Extract all of the data and reproduce it precisely.

Records from a data collection:
## START
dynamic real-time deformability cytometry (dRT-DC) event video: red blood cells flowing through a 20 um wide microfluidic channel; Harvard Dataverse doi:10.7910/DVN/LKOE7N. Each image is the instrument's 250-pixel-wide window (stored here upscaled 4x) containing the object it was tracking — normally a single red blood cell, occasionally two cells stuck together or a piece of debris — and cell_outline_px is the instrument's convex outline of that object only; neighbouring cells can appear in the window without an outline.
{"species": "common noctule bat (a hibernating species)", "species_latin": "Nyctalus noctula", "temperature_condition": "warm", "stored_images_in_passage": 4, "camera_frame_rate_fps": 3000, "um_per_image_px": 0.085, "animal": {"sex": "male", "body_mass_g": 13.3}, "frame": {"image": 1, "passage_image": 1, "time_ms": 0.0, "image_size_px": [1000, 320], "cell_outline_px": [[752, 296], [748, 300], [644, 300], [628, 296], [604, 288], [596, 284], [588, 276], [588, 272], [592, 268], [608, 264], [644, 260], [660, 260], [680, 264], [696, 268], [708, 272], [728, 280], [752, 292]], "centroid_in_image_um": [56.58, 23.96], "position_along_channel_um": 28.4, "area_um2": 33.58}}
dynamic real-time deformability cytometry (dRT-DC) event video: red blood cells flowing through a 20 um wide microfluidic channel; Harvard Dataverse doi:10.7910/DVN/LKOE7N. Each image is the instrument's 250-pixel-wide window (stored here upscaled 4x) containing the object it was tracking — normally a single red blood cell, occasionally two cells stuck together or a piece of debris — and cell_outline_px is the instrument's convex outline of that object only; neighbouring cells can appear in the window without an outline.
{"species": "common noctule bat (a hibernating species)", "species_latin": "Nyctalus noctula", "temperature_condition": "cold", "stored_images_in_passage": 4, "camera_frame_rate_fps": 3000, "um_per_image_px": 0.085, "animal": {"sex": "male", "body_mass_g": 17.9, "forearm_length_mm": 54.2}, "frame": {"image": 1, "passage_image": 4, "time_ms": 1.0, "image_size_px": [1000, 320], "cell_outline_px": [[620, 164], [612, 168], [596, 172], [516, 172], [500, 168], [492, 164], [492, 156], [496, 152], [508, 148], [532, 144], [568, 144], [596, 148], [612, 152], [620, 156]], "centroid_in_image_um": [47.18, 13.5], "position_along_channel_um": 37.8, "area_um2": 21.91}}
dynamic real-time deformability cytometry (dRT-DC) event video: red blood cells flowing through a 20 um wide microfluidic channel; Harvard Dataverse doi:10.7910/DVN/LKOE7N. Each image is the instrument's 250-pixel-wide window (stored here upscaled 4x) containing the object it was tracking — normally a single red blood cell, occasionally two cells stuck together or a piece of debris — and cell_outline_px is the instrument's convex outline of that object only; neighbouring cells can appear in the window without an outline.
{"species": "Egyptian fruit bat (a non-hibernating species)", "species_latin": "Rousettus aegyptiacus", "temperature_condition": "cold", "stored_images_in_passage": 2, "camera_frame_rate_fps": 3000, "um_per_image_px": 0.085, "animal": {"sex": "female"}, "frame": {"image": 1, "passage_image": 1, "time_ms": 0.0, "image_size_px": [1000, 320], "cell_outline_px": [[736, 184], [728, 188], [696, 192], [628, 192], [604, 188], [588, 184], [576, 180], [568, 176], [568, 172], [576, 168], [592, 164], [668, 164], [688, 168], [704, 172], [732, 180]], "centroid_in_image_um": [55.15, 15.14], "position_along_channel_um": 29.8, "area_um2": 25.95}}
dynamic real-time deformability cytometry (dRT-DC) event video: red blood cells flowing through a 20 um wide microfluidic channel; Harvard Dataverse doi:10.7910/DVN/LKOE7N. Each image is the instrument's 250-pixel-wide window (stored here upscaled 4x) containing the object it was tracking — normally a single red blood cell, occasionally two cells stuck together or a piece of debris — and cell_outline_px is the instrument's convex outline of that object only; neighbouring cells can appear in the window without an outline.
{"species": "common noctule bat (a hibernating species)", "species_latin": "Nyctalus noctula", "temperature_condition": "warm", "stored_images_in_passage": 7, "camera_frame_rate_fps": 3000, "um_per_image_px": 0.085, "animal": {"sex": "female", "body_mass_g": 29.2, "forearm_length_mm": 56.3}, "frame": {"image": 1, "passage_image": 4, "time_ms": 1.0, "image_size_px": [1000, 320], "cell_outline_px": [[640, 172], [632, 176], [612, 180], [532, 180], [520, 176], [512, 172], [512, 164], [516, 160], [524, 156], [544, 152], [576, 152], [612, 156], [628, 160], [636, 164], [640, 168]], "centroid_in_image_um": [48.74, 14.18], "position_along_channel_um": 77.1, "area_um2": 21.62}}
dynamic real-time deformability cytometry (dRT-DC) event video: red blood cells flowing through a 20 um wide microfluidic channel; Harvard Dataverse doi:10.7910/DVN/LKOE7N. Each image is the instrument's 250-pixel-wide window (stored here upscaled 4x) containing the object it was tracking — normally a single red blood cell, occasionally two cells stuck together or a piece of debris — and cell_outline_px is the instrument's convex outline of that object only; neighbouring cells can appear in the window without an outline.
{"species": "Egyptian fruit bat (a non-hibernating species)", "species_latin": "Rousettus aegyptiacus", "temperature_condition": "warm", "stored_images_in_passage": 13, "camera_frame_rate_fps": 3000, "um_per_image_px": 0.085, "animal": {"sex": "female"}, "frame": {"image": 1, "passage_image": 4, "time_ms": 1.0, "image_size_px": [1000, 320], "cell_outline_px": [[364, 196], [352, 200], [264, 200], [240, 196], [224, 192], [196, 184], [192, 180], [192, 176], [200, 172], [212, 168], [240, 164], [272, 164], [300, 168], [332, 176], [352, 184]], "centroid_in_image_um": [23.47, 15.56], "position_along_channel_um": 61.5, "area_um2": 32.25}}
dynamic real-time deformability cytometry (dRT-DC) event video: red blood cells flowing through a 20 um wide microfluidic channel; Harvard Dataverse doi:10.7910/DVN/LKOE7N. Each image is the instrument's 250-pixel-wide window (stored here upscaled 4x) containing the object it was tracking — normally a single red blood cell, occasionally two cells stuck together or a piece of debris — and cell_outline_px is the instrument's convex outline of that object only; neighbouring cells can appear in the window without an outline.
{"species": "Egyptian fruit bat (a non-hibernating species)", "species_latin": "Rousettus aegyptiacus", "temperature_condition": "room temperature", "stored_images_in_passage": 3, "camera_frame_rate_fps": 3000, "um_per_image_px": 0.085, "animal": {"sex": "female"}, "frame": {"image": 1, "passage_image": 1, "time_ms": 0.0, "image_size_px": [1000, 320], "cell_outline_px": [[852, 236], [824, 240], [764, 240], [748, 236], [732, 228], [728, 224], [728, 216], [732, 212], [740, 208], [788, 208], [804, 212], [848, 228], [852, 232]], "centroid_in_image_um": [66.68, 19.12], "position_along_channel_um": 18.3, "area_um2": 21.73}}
## END
_RESPONSE TO THE TASK_
dynamic real-time deformability cytometry (dRT-DC) event video: red blood cells flowing through a 20 um wide microfluidic channel; Harvard Dataverse doi:10.7910/DVN/LKOE7N. Each image is the instrument's 250-pixel-wide window (stored here upscaled 4x) containing the object it was tracking — normally a single red blood cell, occasionally two cells stuck together or a piece of debris — and cell_outline_px is the instrument's convex outline of that object only; neighbouring cells can appear in the window without an outline.
{"species": "common noctule bat (a hibernating species)", "species_latin": "Nyctalus noctula", "temperature_condition": "warm", "stored_images_in_passage": 4, "camera_frame_rate_fps": 3000, "um_per_image_px": 0.085, "animal": {"sex": "male", "body_mass_g": 13.3}, "frame": {"image": 1, "passage_image": 1, "time_ms": 0.0, "image_size_px": [1000, 320], "cell_outline_px": [[752, 296], [748, 300], [644, 300], [628, 296], [604, 288], [596, 284], [588, 276], [588, 272], [592, 268], [608, 264], [644, 260], [660, 260], [680, 264], [696, 268], [708, 272], [728, 280], [752, 292]], "centroid_in_image_um": [56.58, 23.96], "position_along_channel_um": 28.4, "area_um2": 33.58}}
dynamic real-time deformability cytometry (dRT-DC) event video: red blood cells flowing through a 20 um wide microfluidic channel; Harvard Dataverse doi:10.7910/DVN/LKOE7N. Each image is the instrument's 250-pixel-wide window (stored here upscaled 4x) containing the object it was tracking — normally a single red blood cell, occasionally two cells stuck together or a piece of debris — and cell_outline_px is the instrument's convex outline of that object only; neighbouring cells can appear in the window without an outline.
{"species": "common noctule bat (a hibernating species)", "species_latin": "Nyctalus noctula", "temperature_condition": "cold", "stored_images_in_passage": 4, "camera_frame_rate_fps": 3000, "um_per_image_px": 0.085, "animal": {"sex": "male", "body_mass_g": 17.9, "forearm_length_mm": 54.2}, "frame": {"image": 1, "passage_image": 4, "time_ms": 1.0, "image_size_px": [1000, 320], "cell_outline_px": [[620, 164], [612, 168], [596, 172], [516, 172], [500, 168], [492, 164], [492, 156], [496, 152], [508, 148], [532, 144], [568, 144], [596, 148], [612, 152], [620, 156]], "centroid_in_image_um": [47.18, 13.5], "position_along_channel_um": 37.8, "area_um2": 21.91}}
dynamic real-time deformability cytometry (dRT-DC) event video: red blood cells flowing through a 20 um wide microfluidic channel; Harvard Dataverse doi:10.7910/DVN/LKOE7N. Each image is the instrument's 250-pixel-wide window (stored here upscaled 4x) containing the object it was tracking — normally a single red blood cell, occasionally two cells stuck together or a piece of debris — and cell_outline_px is the instrument's convex outline of that object only; neighbouring cells can appear in the window without an outline.
{"species": "Egyptian fruit bat (a non-hibernating species)", "species_latin": "Rousettus aegyptiacus", "temperature_condition": "cold", "stored_images_in_passage": 2, "camera_frame_rate_fps": 3000, "um_per_image_px": 0.085, "animal": {"sex": "female"}, "frame": {"image": 1, "passage_image": 1, "time_ms": 0.0, "image_size_px": [1000, 320], "cell_outline_px": [[736, 184], [728, 188], [696, 192], [628, 192], [604, 188], [588, 184], [576, 180], [568, 176], [568, 172], [576, 168], [592, 164], [668, 164], [688, 168], [704, 172], [732, 180]], "centroid_in_image_um": [55.15, 15.14], "position_along_channel_um": 29.8, "area_um2": 25.95}}
dynamic real-time deformability cytometry (dRT-DC) event video: red blood cells flowing through a 20 um wide microfluidic channel; Harvard Dataverse doi:10.7910/DVN/LKOE7N. Each image is the instrument's 250-pixel-wide window (stored here upscaled 4x) containing the object it was tracking — normally a single red blood cell, occasionally two cells stuck together or a piece of debris — and cell_outline_px is the instrument's convex outline of that object only; neighbouring cells can appear in the window without an outline.
{"species": "common noctule bat (a hibernating species)", "species_latin": "Nyctalus noctula", "temperature_condition": "warm", "stored_images_in_passage": 7, "camera_frame_rate_fps": 3000, "um_per_image_px": 0.085, "animal": {"sex": "female", "body_mass_g": 29.2, "forearm_length_mm": 56.3}, "frame": {"image": 1, "passage_image": 4, "time_ms": 1.0, "image_size_px": [1000, 320], "cell_outline_px": [[640, 172], [632, 176], [612, 180], [532, 180], [520, 176], [512, 172], [512, 164], [516, 160], [524, 156], [544, 152], [576, 152], [612, 156], [628, 160], [636, 164], [640, 168]], "centroid_in_image_um": [48.74, 14.18], "position_along_channel_um": 77.1, "area_um2": 21.62}}
dynamic real-time deformability cytometry (dRT-DC) event video: red blood cells flowing through a 20 um wide microfluidic channel; Harvard Dataverse doi:10.7910/DVN/LKOE7N. Each image is the instrument's 250-pixel-wide window (stored here upscaled 4x) containing the object it was tracking — normally a single red blood cell, occasionally two cells stuck together or a piece of debris — and cell_outline_px is the instrument's convex outline of that object only; neighbouring cells can appear in the window without an outline.
{"species": "Egyptian fruit bat (a non-hibernating species)", "species_latin": "Rousettus aegyptiacus", "temperature_condition": "warm", "stored_images_in_passage": 13, "camera_frame_rate_fps": 3000, "um_per_image_px": 0.085, "animal": {"sex": "female"}, "frame": {"image": 1, "passage_image": 4, "time_ms": 1.0, "image_size_px": [1000, 320], "cell_outline_px": [[364, 196], [352, 200], [264, 200], [240, 196], [224, 192], [196, 184], [192, 180], [192, 176], [200, 172], [212, 168], [240, 164], [272, 164], [300, 168], [332, 176], [352, 184]], "centroid_in_image_um": [23.47, 15.56], "position_along_channel_um": 61.5, "area_um2": 32.25}}
dynamic real-time deformability cytometry (dRT-DC) event video: red blood cells flowing through a 20 um wide microfluidic channel; Harvard Dataverse doi:10.7910/DVN/LKOE7N. Each image is the instrument's 250-pixel-wide window (stored here upscaled 4x) containing the object it was tracking — normally a single red blood cell, occasionally two cells stuck together or a piece of debris — and cell_outline_px is the instrument's convex outline of that object only; neighbouring cells can appear in the window without an outline.
{"species": "Egyptian fruit bat (a non-hibernating species)", "species_latin": "Rousettus aegyptiacus", "temperature_condition": "room temperature", "stored_images_in_passage": 3, "camera_frame_rate_fps": 3000, "um_per_image_px": 0.085, "animal": {"sex": "female"}, "frame": {"image": 1, "passage_image": 1, "time_ms": 0.0, "image_size_px": [1000, 320], "cell_outline_px": [[852, 236], [824, 240], [764, 240], [748, 236], [732, 228], [728, 224], [728, 216], [732, 212], [740, 208], [788, 208], [804, 212], [848, 228], [852, 232]], "centroid_in_image_um": [66.68, 19.12], "position_along_channel_um": 18.3, "area_um2": 21.73}}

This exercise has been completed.